Сначала ушли две группы спецназа — как будто с вырезанными языками, непроницаемый, угрюмый, жертвенный народ. Их повели маркшейдер Шкура с Предыбайло. «Идите, мужики, — посмо́трите, какая с изнанки земля. Потерлись животами об нее — потретесь теперь и лопатками», — напутствовал их на дорожку Валек, и те как будто даже улыбнулись, засмеялись глазами, но уже через миг посуровели — улыбки так и не смогли шевельнуть их свинцовые губы, расщепить уголки одинаково строгих в своей отрешенности глаз.

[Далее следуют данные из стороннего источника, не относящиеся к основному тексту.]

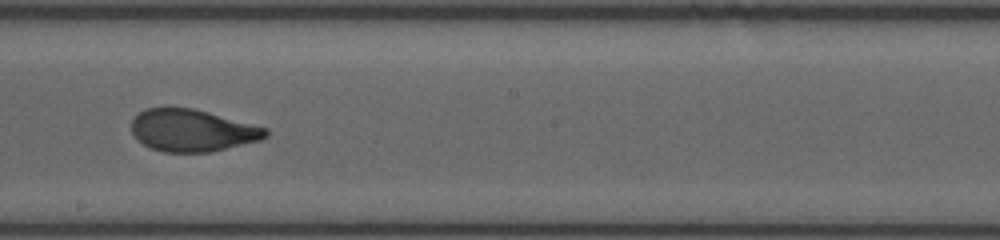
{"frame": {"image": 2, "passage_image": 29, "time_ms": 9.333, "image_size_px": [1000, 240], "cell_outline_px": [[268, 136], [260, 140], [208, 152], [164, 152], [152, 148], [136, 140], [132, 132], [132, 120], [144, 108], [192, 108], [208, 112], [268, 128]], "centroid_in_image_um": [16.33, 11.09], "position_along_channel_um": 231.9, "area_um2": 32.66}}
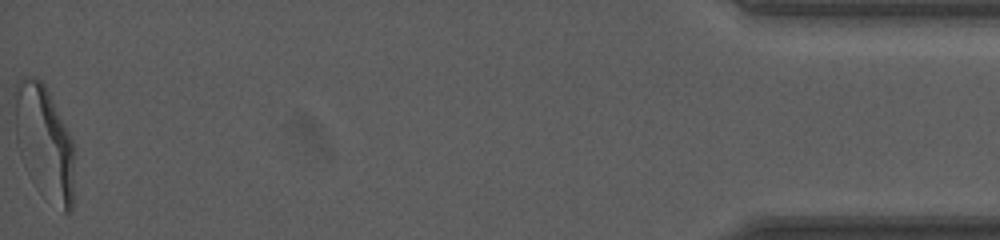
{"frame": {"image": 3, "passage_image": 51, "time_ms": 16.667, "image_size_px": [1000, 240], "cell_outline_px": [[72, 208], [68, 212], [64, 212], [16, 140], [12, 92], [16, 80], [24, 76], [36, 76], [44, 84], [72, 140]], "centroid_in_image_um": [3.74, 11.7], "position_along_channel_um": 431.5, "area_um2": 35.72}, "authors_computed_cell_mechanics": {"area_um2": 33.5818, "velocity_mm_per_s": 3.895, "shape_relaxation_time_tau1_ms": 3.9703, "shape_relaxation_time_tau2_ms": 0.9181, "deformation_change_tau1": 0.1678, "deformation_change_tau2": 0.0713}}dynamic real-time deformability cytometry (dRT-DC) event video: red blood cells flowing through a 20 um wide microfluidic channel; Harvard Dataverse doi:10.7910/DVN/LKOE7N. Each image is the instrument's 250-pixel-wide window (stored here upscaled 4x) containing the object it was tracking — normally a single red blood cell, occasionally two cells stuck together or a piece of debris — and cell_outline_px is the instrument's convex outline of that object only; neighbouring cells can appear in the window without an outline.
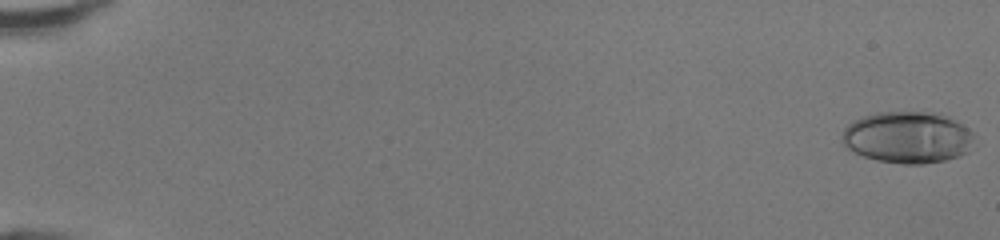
{"species": "human", "species_latin": "Homo sapiens", "temperature_condition": "room temperature", "stored_images_in_passage": 46, "camera_frame_rate_fps": 3000, "um_per_image_px": 0.085, "donor": {"sex": "female"}, "frame": {"image": 1, "passage_image": 1, "time_ms": 0.0, "image_size_px": [1000, 240], "cell_outline_px": [[980, 144], [968, 152], [944, 160], [924, 164], [904, 164], [876, 160], [864, 156], [848, 148], [844, 144], [844, 128], [852, 120], [876, 112], [932, 112], [948, 116], [956, 120], [968, 128], [976, 136]], "centroid_in_image_um": [77.25, 11.67], "position_along_channel_um": 7.7, "area_um2": 40.23}}
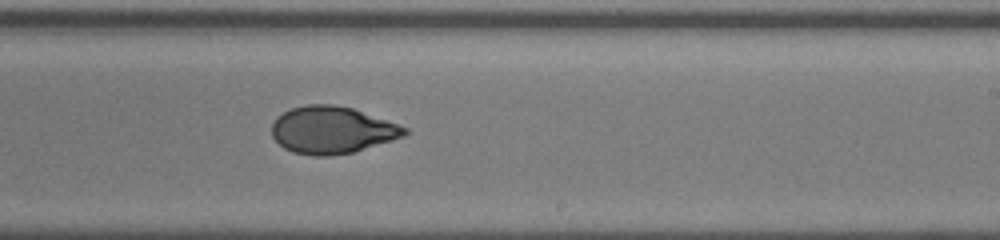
{"frame": {"image": 2, "passage_image": 32, "time_ms": 10.333, "image_size_px": [1000, 240], "cell_outline_px": [[408, 132], [404, 136], [392, 140], [352, 152], [328, 156], [312, 156], [292, 152], [284, 148], [272, 136], [272, 124], [276, 116], [292, 108], [308, 104], [336, 104], [352, 108], [408, 128]], "centroid_in_image_um": [28.19, 11.05], "position_along_channel_um": 260.8, "area_um2": 36.3}}
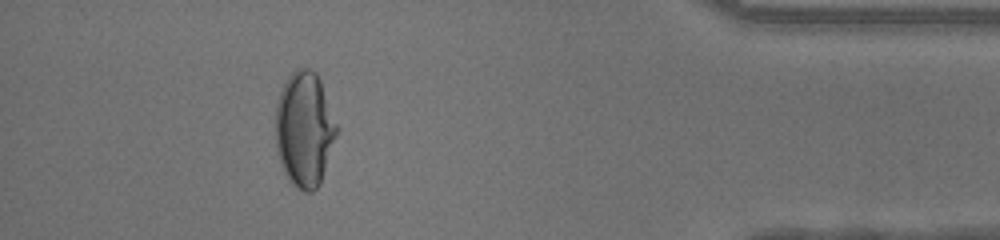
{"frame": {"image": 3, "passage_image": 45, "time_ms": 14.667, "image_size_px": [1000, 240], "cell_outline_px": [[340, 128], [320, 184], [312, 192], [304, 192], [296, 188], [288, 180], [284, 172], [276, 148], [276, 104], [280, 92], [288, 76], [296, 68], [308, 68], [316, 72], [320, 80]], "centroid_in_image_um": [25.9, 10.99], "position_along_channel_um": 409.3, "area_um2": 41.44}}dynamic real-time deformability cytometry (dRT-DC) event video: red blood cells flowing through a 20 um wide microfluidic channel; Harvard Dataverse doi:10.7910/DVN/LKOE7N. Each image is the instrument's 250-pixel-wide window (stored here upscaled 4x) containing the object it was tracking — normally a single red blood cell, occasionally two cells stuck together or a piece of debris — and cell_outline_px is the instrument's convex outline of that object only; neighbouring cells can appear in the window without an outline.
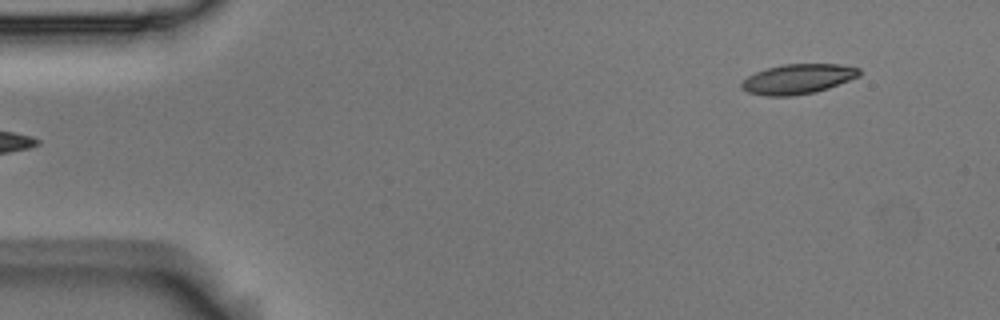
{"species": "Egyptian fruit bat (a non-hibernating species)", "species_latin": "Rousettus aegyptiacus", "temperature_condition": "room temperature", "stored_images_in_passage": 50, "camera_frame_rate_fps": 3000, "um_per_image_px": 0.085, "animal": {"sex": "male"}, "frame": {"image": 1, "passage_image": 1, "time_ms": 0.0, "image_size_px": [1000, 320], "cell_outline_px": [[860, 76], [828, 88], [816, 92], [792, 96], [768, 96], [748, 92], [740, 88], [740, 84], [748, 76], [756, 72], [768, 68], [784, 64], [840, 64], [860, 68]], "centroid_in_image_um": [67.83, 6.72], "position_along_channel_um": 17.2, "area_um2": 20.46}}
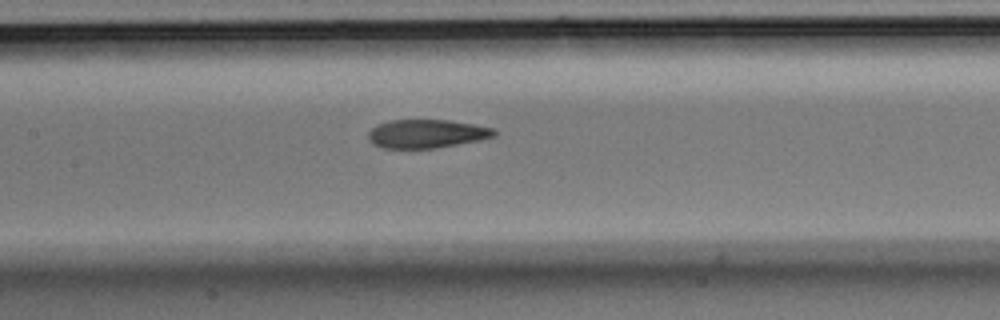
{"frame": {"image": 2, "passage_image": 21, "time_ms": 6.667, "image_size_px": [1000, 320], "cell_outline_px": [[496, 136], [480, 140], [436, 148], [380, 148], [372, 144], [368, 140], [368, 132], [372, 128], [388, 120], [448, 120], [496, 128]], "centroid_in_image_um": [36.26, 11.37], "position_along_channel_um": 171.1, "area_um2": 21.04}}
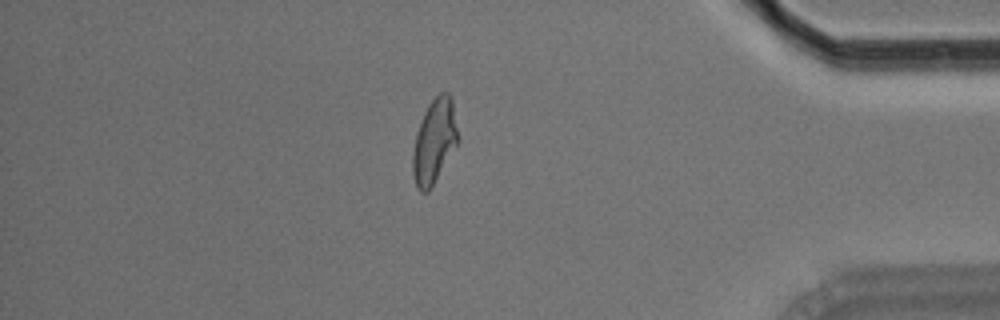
{"frame": {"image": 3, "passage_image": 42, "time_ms": 13.667, "image_size_px": [1000, 320], "cell_outline_px": [[460, 140], [428, 192], [420, 192], [416, 188], [412, 172], [412, 152], [416, 132], [424, 112], [428, 104], [440, 92], [448, 92], [452, 96]], "centroid_in_image_um": [36.92, 11.99], "position_along_channel_um": 398.3, "area_um2": 22.54}, "authors_computed_cell_mechanics": {"area_um2": 21.8195, "velocity_mm_per_s": 3.7299, "shape_relaxation_time_tau1_ms": 7.3548, "shape_relaxation_time_tau2_ms": 2.1687, "deformation_change_tau1": 0.2099, "deformation_change_tau2": 0.0913}}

Шалимовы должны были вести по шахте следующий отряд: это были уже не разведчики и не простые ополченцы, а собранная Лютовым «элита», «профессура» — давнишние механики-водители, наводчики и номера, знакомые с визирной трубкой и орудийной панорамой. До них, конечно, дело могло и не дойти.
Кто-то быстро, украдкою перекрестился, таясь не от собратьев даже, а будто бы от самого себя, словно боялся оскорбить ту силу, в которую до этого не особо и верил, а теперь стало нужно, чтоб она присмотрела за ним. Кто-то чмокнул висящий на шнурке амулет, материнскую ладанку, крестик; кто-то что-то шептал; кто-то немо сговаривался со своим небывало чужим, от макушки до пяток дубеющим телом.
«Пошли, пошли, пошли!..» — бесконечно знакомой дорожкой, в сотый раз перебрали руками и подошвами ржавые скобы и зачавкали в сырости под уклон по туннелю, освещая лучами фонариков отсырелые своды и стены, — полувоины-полушахтеры с горящими лампочками на спецназовских касках, с комплектами самоспасателей и портативными аккумуляторами, рассованными по разгрузкам вместе с запасными магазинами и ручными гранатами. Вроде рано для страха еще, а уж каждый сустав, каждый мускул как свинцом налились, и уже приходилось насиловать тело и идти, как сквозь воду по топкому дну.